Tell him you will end up back in hospital through exhaustion if he doesn't pull his weight.
Switch your phone off now for a few hours. Do this every day whilst you're in hospital.

Knittedfairies · 22/10/2021 13:23

I'm sorry you've been so unwell that you've been hospitalised for a week, but don't waste the opportunity you've been given to let your DP realise just how much you do. I think many women have had fantasies of being elsewhere for a week or so to give husbands and partners a reality check...

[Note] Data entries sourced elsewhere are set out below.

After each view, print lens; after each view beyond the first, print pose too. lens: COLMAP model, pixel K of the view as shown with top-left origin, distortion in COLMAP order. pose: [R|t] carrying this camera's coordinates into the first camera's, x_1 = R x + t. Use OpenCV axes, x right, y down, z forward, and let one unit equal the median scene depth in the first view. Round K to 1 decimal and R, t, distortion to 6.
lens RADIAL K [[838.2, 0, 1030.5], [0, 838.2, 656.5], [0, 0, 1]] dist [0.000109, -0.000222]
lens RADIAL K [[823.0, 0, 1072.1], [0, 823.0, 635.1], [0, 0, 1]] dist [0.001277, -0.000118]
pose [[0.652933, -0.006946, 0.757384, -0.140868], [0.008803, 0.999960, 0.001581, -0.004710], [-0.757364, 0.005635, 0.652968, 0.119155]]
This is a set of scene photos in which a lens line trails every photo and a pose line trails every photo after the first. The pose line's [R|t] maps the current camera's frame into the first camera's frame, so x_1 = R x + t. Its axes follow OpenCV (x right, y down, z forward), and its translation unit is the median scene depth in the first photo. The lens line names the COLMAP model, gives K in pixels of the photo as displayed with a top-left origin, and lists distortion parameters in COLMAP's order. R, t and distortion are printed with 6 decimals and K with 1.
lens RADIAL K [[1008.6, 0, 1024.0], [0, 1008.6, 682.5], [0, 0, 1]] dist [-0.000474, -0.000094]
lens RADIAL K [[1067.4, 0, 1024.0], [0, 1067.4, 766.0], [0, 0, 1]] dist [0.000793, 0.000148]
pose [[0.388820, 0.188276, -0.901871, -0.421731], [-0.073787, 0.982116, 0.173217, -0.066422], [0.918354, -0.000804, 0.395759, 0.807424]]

Get well soon, and don't go back to how things were before.

startrek90 · 22/10/2021 14:09

I understand how you feel. I had something similar happen in our family, though I was in hospital for a month not a week!

You can't help feeling guilty but you can help what happens when you come home. When I returned home my dh had real appreciation for what I did all day and that made it easier to have the discussion about sharing the load.

Try not to feel guilty (easier said than done I know!) You have to be in hospital, it's a non negotiable. The more stressed you are, the longer it will take to get better.

EmeraldShamrock · 22/10/2021 17:54

It isn't a case of lessons will be learned.
Are you willing to put up and shut up for years? Would you treat someone who you loved the way he treats you, as a personal slave?
No one gives points for being a Martyr.
I'm sorry he has gotten you in this situation, change it.
Tell him to grow up he doesn't live with mammy now.
The funny part is if you left him he'd be very capable of surviving.